Even if it was in cattrs it would be an optional "strategy" (which is just a function that registers a set of hooks/factories).

@jonathanberthias what do you think? It does go against that note in the docs but the flexibility and separation of concerns advocated for does have a high price for data that is solely intended to be round-tripped.

Tinche commented 2 months ago

Hi.

I'm on paternity leave so availability is limited. However, I just wanted to chime in that Annotated is too interesting and powerful for cattrs to completely ignore it. Yeah, the point of cattrs is to keep serialization logic separate from models, but another point of cattrs is to be very configurable and a useful tool to its users, so we cannot discount Annotated use. Also, when we add better validation, it will probably be based on Annotated under the hood.

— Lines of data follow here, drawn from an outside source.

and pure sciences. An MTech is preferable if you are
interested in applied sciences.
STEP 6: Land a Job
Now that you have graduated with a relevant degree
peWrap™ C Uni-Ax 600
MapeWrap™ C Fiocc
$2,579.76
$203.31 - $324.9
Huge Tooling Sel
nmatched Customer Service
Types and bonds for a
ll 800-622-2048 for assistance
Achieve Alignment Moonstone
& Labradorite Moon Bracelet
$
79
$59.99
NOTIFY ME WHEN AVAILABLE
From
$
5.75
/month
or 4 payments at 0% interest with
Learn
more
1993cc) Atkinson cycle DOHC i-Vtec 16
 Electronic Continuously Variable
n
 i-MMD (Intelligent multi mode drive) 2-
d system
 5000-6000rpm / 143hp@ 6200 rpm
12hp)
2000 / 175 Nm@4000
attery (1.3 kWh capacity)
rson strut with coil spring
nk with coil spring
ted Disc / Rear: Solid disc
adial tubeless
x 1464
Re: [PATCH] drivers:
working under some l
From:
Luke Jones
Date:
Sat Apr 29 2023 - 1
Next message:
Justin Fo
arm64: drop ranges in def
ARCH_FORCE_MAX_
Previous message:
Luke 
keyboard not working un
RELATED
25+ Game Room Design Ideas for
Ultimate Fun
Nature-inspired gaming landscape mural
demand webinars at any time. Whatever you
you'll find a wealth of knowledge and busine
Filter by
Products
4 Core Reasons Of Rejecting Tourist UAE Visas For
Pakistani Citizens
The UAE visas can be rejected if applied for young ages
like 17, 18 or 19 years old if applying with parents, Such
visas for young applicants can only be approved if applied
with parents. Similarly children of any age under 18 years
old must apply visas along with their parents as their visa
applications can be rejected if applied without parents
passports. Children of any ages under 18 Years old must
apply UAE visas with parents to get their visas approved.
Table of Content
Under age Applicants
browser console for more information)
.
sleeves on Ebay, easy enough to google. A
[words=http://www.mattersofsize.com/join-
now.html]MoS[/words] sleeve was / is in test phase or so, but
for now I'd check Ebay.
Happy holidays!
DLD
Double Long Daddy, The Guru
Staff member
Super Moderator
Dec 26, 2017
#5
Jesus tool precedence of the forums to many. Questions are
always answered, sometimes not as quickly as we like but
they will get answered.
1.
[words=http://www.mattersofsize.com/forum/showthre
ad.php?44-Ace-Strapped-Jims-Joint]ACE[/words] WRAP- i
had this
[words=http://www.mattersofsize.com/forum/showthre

I would be a 100% on board with us shipping a strategy that enables complex Annotated use. First though, maybe we should grow a small SDK for easier Annotated handling inside of cattrs. I feel like this would give a lot of value to folks writing their own annotations, and to us at the same time.

I just don't know about the road map. I encourage you folks to play around with this on your own in the mean time, I'm happy to give guidance.